Text shown:

────────

Mystery Mansion
- Publishers: Milton Bradley
- Publication: 1984; 41 years ago
- Years active: 1984–?
- Genres: Board game
- Languages: English
- Players: 3–4
- Playing time: 90'
- Age range: 8+

= Mystery Mansion (board game) =

Board game

Mystery Mansion is the name of a series of board games in which players search furniture and other objects inside a mansion to locate a hidden treasure or stash of money.

The first version of the game was released by the Milton Bradley Company in 1984, the same year when Hasbro took over that company. Instead of a standard game board, the original Mystery Mansion features a modular board where players build the mansion by adding new rooms drawn at random.

Hasbro then released an electronic talking version under its Parker Brothers brand in the 1990s. In this version, game play is guided by a computerized talking "electronic organizer", providing clues and other information to players during each game. Also, the modular board design was scrapped in favor of a fixed board, loosely similar to the one for Cluedo. However, the content in each varied from each game.

==Original 1984 version==

===Equipment===
The original Mystery Mansion featured a modular board consisting of 24 cardboard tiles representing different rooms in the mansion: eight first floor rooms, eight second floor rooms, and eight rooms in the cellar. Each room has different doors and objects that come into play during the game. The Foyer is positioned face up as the starting room of the game; all other rooms are shuffled face down and set to the side. A card representing the mansion's outside front door entrance is then placed next to Foyer so that the staircase leads up to the double doors of the Foyer. Those double doors are the only way out of the mansion.

Each player is represented by one of four plastic pawns placed on the front door entrance card at the start of the game.

────────

Dataset excerpt:
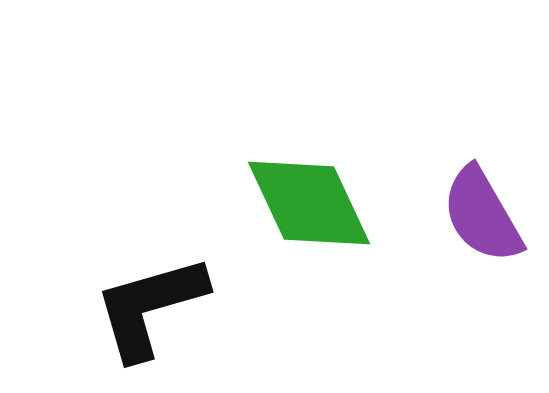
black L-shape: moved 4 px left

────────

Work to do:
Write out, word for word, the part of the Mystery Mansion article above that opens with the words "Mystery Mansion is" and closes with "stash of money.".

Complete answer:
Mystery Mansion is the name of a series of board games in which players search furniture and other objects inside a mansion to locate a hidden treasure or stash of money.